-------- STUDY TEXT --------

It’s that time of year again. It’s a new year, and to paraphrase the 1989 cult classic Troop Beverly Hills, “It’s cookie time!” They’ve been deep fried at state fairs and incorporated into a SprinklesIce Cream seasonal flavor. Everybody, it seems, has their favorite flavor. They’re sold in offices, in front of grocery stores, by the girls themselves, often with the support of parents, grandparents, and friends. Like them or not, they’re a part of the cultural landscape every midwinter.
“This cookie season is a landmark one for our iconic Girl Scout Cookie Program,” said Anna Maria Chávez, CEO of Girl Scouts of the USA. “In responding to an important consumer trend, we’ve brought back our delicious gluten-free cookie varieties, allowing even more cookie customers to indulge while supporting girls and their communities. And with Digital Cookie 2.0, Girl Scouts are able to further explore STEM (science, technology, engineering, and math), while still engaging in more traditional, including door-to-door, sales and giving back to their communities.”
However, as an organization that keeps evolving (a Girl Scout organization in Western Washington recently refused a $100,000 donation from a donor that stipulated the funds not be used in support of transgender scouts), there are new changes to the cookie program every year, so examiner.com has listed some fun facts about Girl Scout Cookies you may not be familiar with.

--------

__EXERCISE INSTRUCTIONS__.
(A) In the Girl Scout cookie article, how large was the donation that a Girl Scout organization in Western Washington turned down?
(B) Continue the Girl Scout cookie article from its last sentence.
The records that come next are separate material, unrelated to the Girl Scout cookie article.

-------- DATA RECORDS --------

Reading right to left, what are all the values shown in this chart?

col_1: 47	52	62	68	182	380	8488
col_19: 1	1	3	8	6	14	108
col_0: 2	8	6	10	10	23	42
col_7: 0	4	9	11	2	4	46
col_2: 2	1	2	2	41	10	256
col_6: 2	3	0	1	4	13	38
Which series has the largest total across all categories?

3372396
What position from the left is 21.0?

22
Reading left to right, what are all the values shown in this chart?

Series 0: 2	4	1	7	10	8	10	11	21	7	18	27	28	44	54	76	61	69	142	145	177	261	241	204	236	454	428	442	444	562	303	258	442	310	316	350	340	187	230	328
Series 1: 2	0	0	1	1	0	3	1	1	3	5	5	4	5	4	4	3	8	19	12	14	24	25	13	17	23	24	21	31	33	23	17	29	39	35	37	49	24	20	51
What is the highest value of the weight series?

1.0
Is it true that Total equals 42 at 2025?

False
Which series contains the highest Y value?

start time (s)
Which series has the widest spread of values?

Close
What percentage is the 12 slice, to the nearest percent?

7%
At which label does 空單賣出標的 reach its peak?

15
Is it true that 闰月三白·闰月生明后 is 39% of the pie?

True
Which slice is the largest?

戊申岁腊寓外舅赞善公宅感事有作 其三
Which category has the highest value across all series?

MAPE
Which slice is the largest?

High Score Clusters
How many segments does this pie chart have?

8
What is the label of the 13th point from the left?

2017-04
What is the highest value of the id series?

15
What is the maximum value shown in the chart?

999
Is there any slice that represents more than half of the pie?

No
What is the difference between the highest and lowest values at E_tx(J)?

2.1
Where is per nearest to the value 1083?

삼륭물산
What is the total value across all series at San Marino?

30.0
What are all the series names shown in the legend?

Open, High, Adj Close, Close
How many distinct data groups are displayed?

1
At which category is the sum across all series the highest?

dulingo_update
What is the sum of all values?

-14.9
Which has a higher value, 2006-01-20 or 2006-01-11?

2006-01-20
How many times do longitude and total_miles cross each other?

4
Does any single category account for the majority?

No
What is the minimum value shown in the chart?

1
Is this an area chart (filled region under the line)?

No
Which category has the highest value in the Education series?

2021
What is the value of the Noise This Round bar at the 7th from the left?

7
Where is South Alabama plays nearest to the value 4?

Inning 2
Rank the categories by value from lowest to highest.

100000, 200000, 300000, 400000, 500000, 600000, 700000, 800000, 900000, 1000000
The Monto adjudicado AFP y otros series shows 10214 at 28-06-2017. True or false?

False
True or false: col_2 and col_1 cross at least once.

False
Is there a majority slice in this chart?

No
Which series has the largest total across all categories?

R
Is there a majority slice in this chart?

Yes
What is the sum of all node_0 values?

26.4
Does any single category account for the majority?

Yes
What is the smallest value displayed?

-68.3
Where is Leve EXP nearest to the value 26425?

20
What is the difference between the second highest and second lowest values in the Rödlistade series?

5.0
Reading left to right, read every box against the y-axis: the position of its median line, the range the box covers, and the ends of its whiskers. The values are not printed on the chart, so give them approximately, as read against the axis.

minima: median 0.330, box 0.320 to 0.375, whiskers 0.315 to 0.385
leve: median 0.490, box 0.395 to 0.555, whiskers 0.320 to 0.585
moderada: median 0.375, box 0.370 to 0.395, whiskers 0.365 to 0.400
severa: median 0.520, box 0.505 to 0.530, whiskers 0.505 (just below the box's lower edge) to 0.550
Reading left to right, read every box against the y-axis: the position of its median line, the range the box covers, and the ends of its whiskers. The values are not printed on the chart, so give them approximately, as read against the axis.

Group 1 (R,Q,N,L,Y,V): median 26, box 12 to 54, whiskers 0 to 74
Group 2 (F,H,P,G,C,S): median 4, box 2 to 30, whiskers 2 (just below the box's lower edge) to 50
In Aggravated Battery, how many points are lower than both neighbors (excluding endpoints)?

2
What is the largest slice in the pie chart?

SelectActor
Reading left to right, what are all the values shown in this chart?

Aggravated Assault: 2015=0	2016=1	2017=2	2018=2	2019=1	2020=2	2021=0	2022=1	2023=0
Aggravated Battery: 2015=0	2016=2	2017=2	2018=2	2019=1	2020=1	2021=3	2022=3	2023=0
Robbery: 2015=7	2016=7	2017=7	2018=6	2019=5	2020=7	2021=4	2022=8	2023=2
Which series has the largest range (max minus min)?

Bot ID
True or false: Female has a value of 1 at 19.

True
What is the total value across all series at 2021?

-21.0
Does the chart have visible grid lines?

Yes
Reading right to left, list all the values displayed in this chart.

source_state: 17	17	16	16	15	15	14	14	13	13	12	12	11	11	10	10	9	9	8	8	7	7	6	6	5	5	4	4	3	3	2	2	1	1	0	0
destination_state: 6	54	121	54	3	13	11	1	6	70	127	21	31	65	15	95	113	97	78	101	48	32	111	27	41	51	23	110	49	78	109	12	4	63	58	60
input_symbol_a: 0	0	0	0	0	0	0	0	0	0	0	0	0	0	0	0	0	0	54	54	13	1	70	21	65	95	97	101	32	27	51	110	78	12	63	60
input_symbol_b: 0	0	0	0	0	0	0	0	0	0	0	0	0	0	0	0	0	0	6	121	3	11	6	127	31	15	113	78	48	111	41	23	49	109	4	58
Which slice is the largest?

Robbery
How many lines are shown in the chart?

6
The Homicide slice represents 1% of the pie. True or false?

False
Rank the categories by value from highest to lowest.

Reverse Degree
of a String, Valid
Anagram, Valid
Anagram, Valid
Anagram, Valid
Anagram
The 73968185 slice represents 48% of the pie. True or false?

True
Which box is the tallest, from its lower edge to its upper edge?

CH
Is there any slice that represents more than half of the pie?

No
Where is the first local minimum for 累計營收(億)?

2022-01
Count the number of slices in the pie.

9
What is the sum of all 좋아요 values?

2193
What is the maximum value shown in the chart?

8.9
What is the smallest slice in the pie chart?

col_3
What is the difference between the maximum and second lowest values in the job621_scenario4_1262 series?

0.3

--------

__TASK RESULTS__.
(A) $100,000

(B)
The sale of cookies to finance troop activities and philanthropy began as early as 1917 in Muskogee, Oklahoma. The cookies were home baked, and the girls sold them in their high school cafeteria. Girl Scouts were selling cookies as a fundraiser less than five years after the organization began in the United States.
Cookie sales teach five essential skills
In addition to raising money for their local troop, Girl Scouts learn five essential skills from the sale of cookies: Goal Setting, Decision Making, Money Management, People Skills, and Business Ethics. Buying a box of Girl Scout cookies helps prepare girls with the confidence, drive, and experience that they’ll need to succeed in whatever their chosen field may be.
You can donate cookies
Whether purchasing directly from your Girl Scout Troop or via their digital sales program Digital Cookie 2.0, newly upgraded this year, purchased boxes can be donated back to the Troop for them to donate as they see fit. Girl Scout Cookies often go to shelters, food pantries, and emergency relief organizations.
There’s a whole weekend dedicated to Girl Scout Cookies
National Girl Scout Cookie Weekend is a new national holiday for Girl Scout Cookie fans and will take place February 26-28, 2016. This year, the weekend will honor girls who use their cookie revenue to benefit their communities, such as girls who fundraised to purchase a bulletproof vest for a female police officer to others who created care packages for patients at a children’s cancer center.
Cookie sales have gone digital
Using Digital Cookie 2.0, girls can track their sales, learn about running a business, set sales goals, and explore ways to invest their earnings in their communities. Over 90% of councils are using the Digital Cookie platform. Customers can use the Girl Scout Cookie Finder app to find girls selling cookies, or log on to girlscoutcookies.org. In 2015 350,000 orders for 2.5 million boxes of cookies were placed using Digital Cookie.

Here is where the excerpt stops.